Part 3: Income and Other Data: - Section 13: Job - Section 14: paid jobs - Section 15: Agriculture, forestry and fishing - Section 16: Household non – agricultural projects - Section 17: Income from ownership and transfers - Section 18: Durable goods - Section 19: Loans, advances and subsidies - Section 20: Shocks and strategy of dealing in the households - Section 21: Time use - Section 22: Justice - Section 23: Satisfaction in life - Section 24: Food consumption during past 7 days
Part 4: Diary of Daily Expenditures: Diary of expenditure is an essential component of this survey. It is left at the household to record all the daily purchases such as expenditures on food and frequent non-food items such as gasoline, newspapers…etc. during 7 days.
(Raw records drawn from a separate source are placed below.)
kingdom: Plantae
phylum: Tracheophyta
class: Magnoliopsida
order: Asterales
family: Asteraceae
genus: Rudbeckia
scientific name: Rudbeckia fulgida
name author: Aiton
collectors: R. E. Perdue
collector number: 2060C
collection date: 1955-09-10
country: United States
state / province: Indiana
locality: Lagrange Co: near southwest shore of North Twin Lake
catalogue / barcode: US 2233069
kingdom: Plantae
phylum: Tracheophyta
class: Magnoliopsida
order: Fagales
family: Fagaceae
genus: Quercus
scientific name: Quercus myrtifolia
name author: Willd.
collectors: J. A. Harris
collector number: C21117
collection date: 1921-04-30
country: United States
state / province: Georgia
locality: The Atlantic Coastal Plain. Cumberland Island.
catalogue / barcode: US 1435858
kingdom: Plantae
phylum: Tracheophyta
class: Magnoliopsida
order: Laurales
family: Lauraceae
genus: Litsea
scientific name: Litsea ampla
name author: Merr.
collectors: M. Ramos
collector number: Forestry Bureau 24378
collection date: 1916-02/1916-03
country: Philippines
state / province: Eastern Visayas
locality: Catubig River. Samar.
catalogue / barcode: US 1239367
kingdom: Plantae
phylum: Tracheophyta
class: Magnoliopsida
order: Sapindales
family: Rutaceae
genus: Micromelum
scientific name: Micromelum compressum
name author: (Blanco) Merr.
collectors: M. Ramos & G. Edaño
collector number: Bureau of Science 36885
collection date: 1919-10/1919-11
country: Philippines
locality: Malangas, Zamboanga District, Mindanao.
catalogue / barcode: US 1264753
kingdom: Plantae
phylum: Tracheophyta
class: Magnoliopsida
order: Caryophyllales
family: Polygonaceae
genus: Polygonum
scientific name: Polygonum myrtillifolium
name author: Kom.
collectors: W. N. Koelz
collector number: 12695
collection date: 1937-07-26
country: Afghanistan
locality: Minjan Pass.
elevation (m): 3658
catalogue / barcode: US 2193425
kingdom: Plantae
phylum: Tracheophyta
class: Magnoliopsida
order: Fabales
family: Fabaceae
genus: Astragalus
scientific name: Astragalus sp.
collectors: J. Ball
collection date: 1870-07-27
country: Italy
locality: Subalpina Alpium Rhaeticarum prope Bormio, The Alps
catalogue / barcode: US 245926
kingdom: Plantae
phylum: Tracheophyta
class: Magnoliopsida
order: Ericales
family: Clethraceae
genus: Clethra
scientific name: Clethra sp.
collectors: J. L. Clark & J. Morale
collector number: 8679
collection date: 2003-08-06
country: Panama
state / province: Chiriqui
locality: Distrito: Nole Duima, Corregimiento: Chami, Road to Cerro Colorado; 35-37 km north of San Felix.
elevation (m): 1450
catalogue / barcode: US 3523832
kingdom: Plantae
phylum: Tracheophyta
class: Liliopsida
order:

Two pages were allocated for recording the expenditures of each day, thus the roster will be consists of 14 pages.
----> Raw Data:
Data Editing and Processing: To ensure accuracy and consistency, the data were edited at the following stages: 1. Interviewer: Checks all answers on the household questionnaire, confirming that they are clear and correct. 2. Local Supervisor: Checks to make sure that questions has been correctly completed. 3. Statistical analysis: After exporting data files from excel to SPSS, the Statistical Analysis Unit uses program commands to identify irregular or non-logical values in addition to auditing some variables. 4. World Bank consultants in coordination with the CSO data management team: the World Bank technical consultants use additional programs in SPSS and STAT to examine and correct remaining inconsistencies within the data files. The software detects errors by analyzing questionnaire items according to the expected parameter for each variable.
----> Harmonized Data:
Iraq Household Socio Economic Survey (IHSES) reached a total of 25488 households. Number of households refused to response was 305, response rate was 98.6%. The highest interview rates were in Ninevah and Muthanna (100%) while the lowest rates were in Sulaimaniya (92%).